My general impressions of this album are mixed. There is no doubt in my mind that this is the most innovative album Front 242 have released in a long time - all their past albums have developed their sound steadily but 05:22:09:12 Off seems to leap in several different directions at once. I think it is the precise directions they've taken that concern me - while it's interesting to hear Front 242 trying their hand at commercial techno that's the one time when the album seems to lose any distinctive flavour. Their attempts at ambience work well, although the pictures they conjure up would only fit in with the trendily peaceful ambient techno imagery of tropical rain forests and dolphins etc if you were willing to throw Agent Orange and perhaps a couple of dolphin-unfriendly tuna fishing operations into the equation. The tracks that seem to work best are those where they've thrown all the ingredients - the usual Front 242 EBM sound, techno influences from hardcore to ambient, heavily distorted vocals - in together, mixed them around a bit and stuck them together.

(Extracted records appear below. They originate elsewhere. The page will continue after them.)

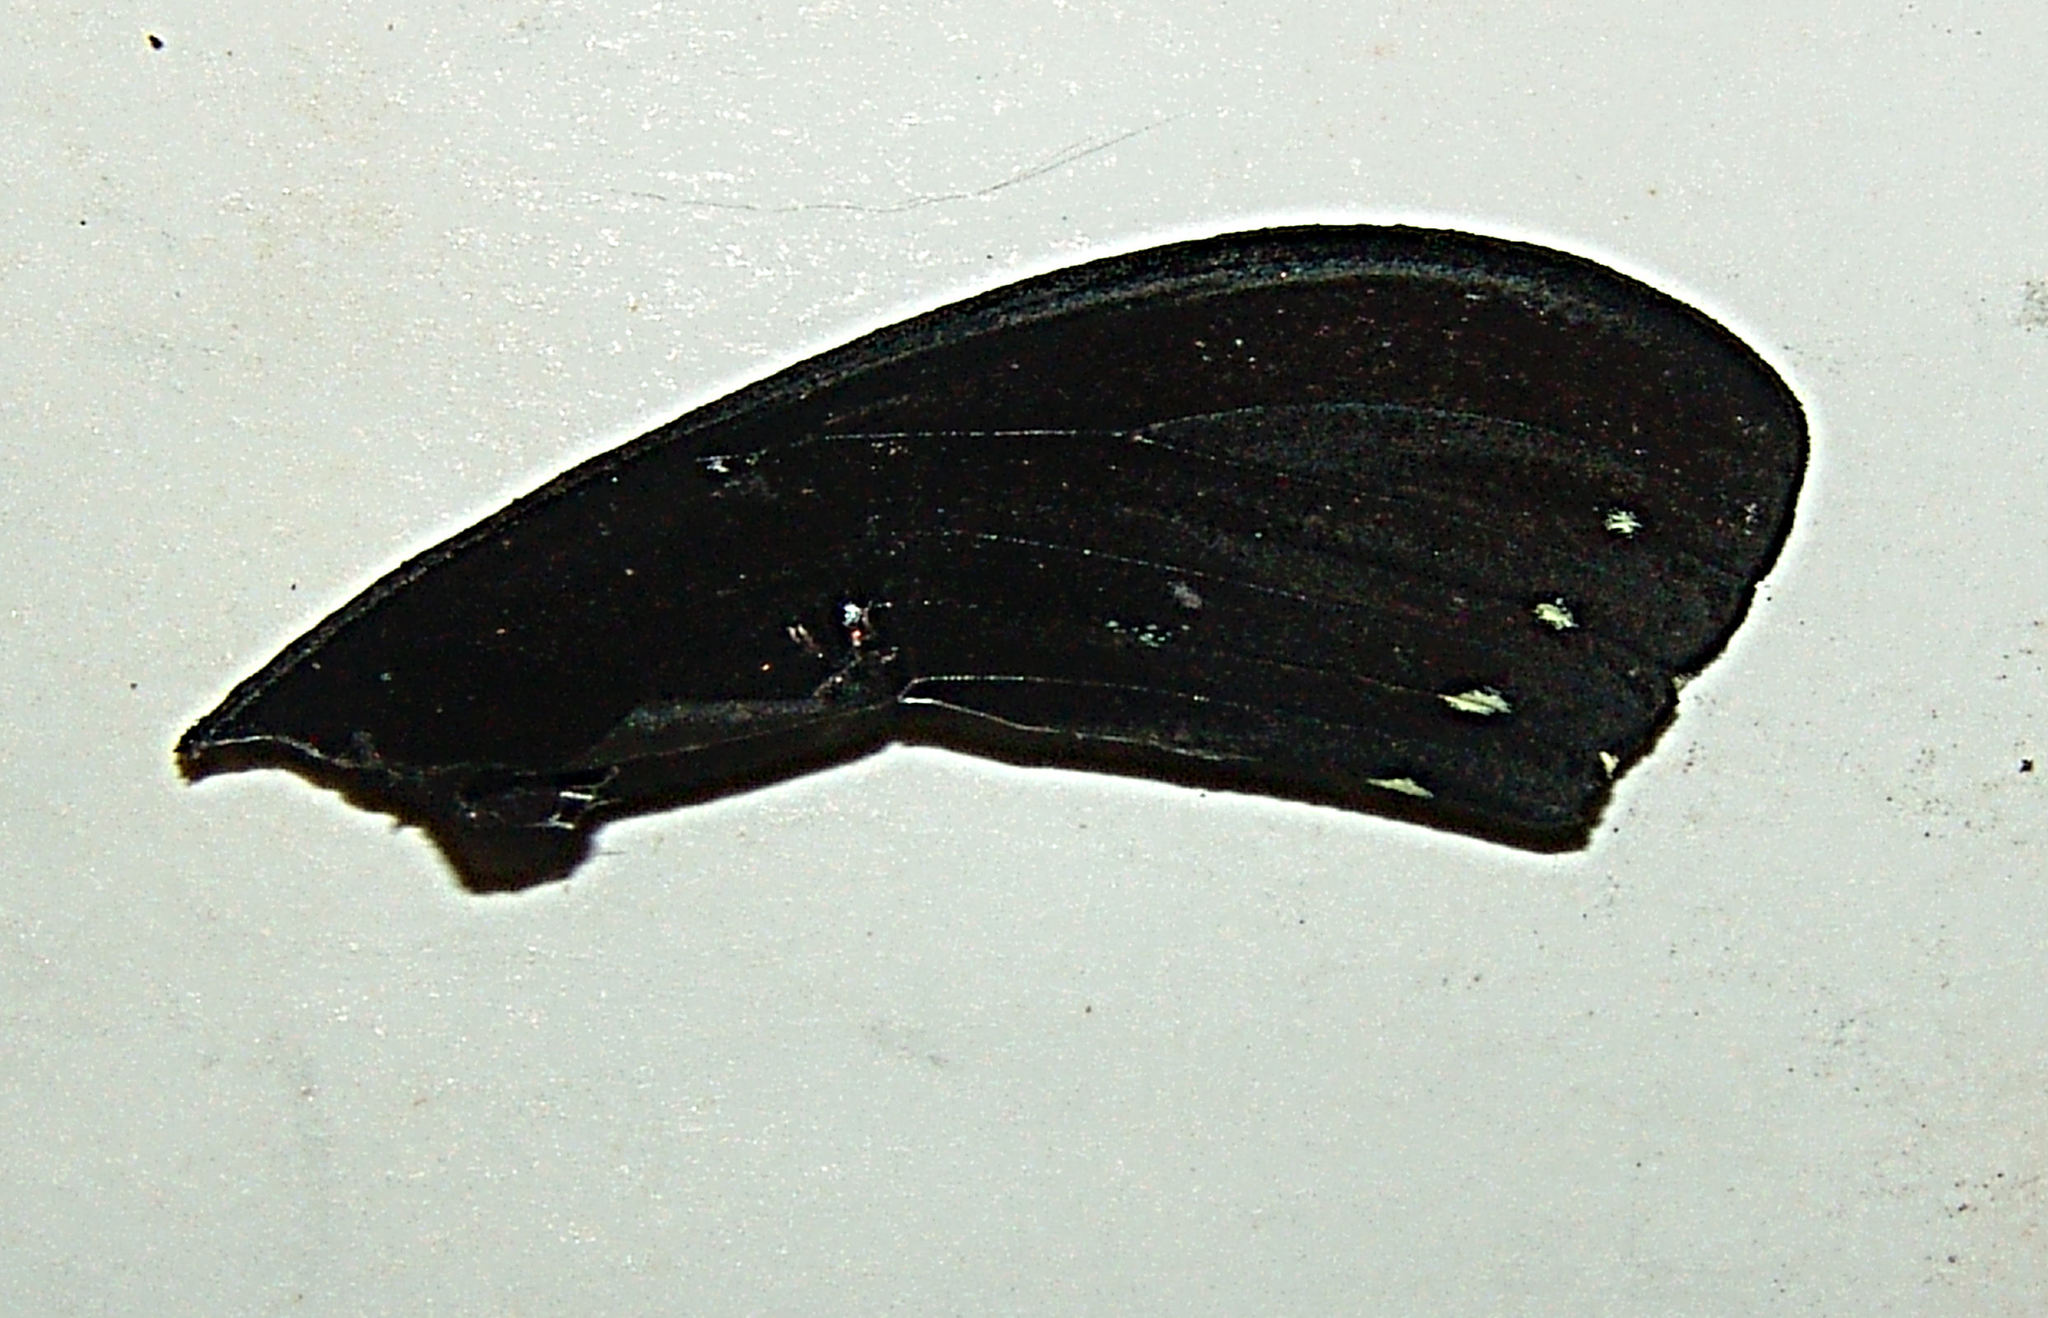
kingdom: Animalia
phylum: Arthropoda
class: Insecta
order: Lepidoptera
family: Papilionidae
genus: Papilio
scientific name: Papilio troilus
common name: Spicebush swallowtail
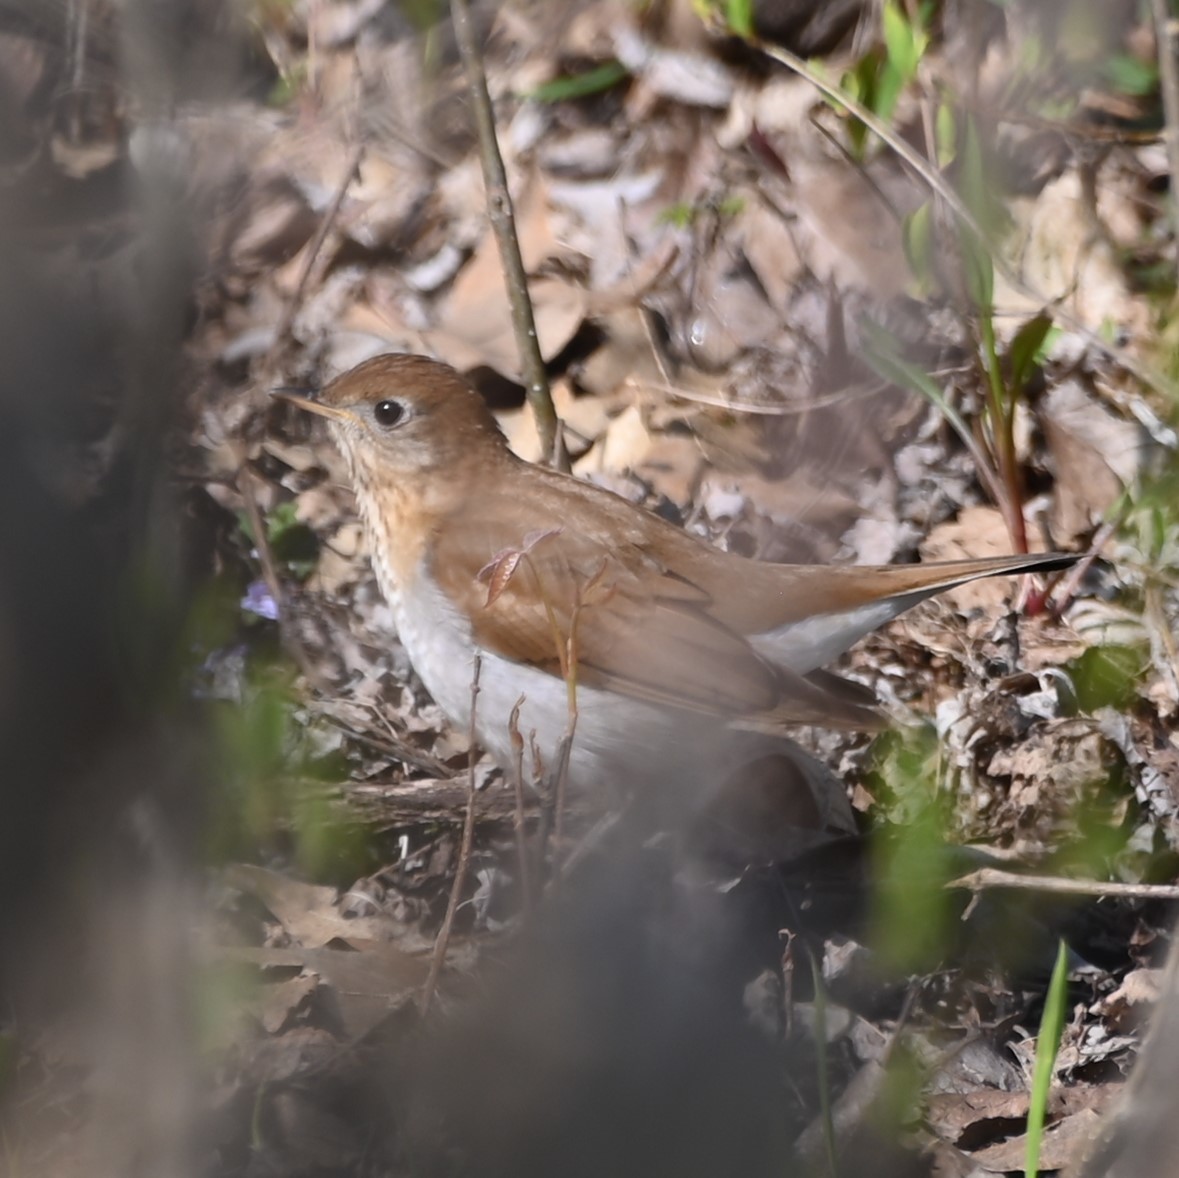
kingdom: Animalia
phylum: Chordata
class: Aves
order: Passeriformes
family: Turdidae
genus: Catharus
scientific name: Catharus fuscescens
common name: Veery
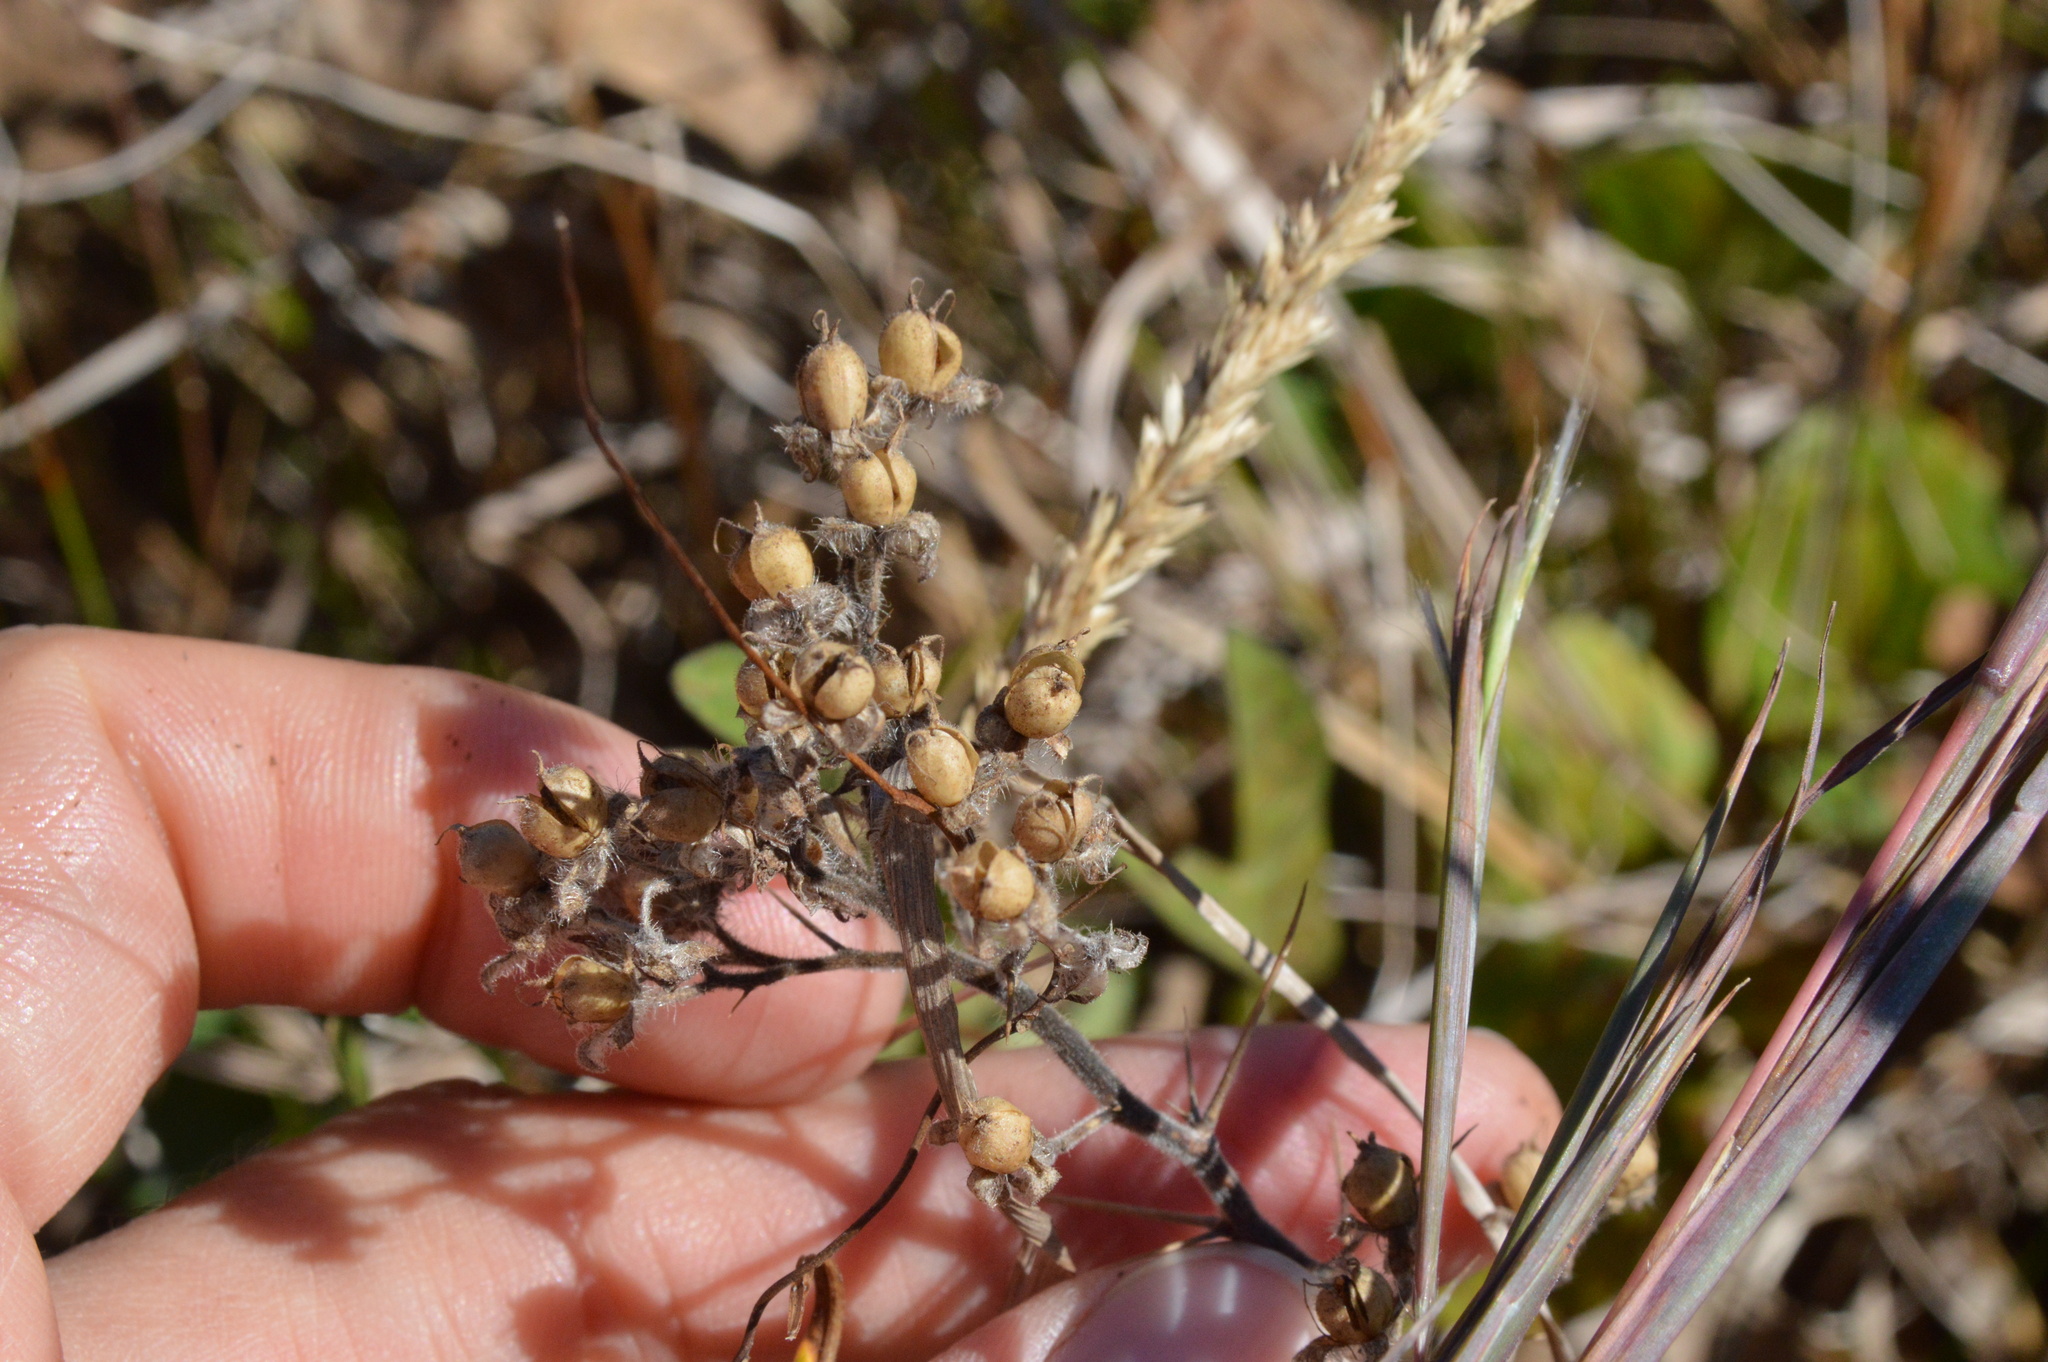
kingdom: Plantae
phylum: Tracheophyta
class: Magnoliopsida
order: Solanales
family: Hydroleaceae
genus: Hydrolea
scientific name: Hydrolea ovata
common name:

Like 06:21:03:11 Up Evil the album is nicely put together, with tracks flowing together via subtle bridges. However, unlike the previous album where the overall effect was of a seamless whole (with the possible exceptions of the add-on remixes on the CD and "Religion") this new album just doesn't seem to hold together as well. This might be due to the jarring contrast between some of the tracks, it might be because of the way that where 06:21:03:11 Up Evil flowed from beginning to end, 05:22:09:12 Off has loops in its flow with tracks seeming to pop up again and again. Either way the result is discontinuity and disorientation, although that might (given the schizoid nature of the album) be intentional.

As with the previous album, the initial release of 05:22:09:12 Off in Europe at least comes in a special poster pack in the "Compac Plus" card/plastic box that has the dubious privilege of being about the only cardboard CD box I've seen that can give a jewel box a run for its money. Those who object to cardboard packing in general rather than just to Digi-paks should (in Europe at least) probably hold off a few weeks before buying this, as by that time the regularly jewel boxed version should be appearing.

Speaking of who should buy this - fans of older Front 242 who found 06:21:03:11 Up Evil a little too adventurous or those who liked it for its moves towards the guitar-oriented end of the dance-industrial genre should probably steer clear. However, the ambient and techno influences that abound here mean this album might appeal to some people who didn't particularly warm to 06:21:03:11 Up Evil . So I'll give it exactly the same rating I gave that album, since what this album lacks in memorable songs it more than makes up for in its variety and experimentation.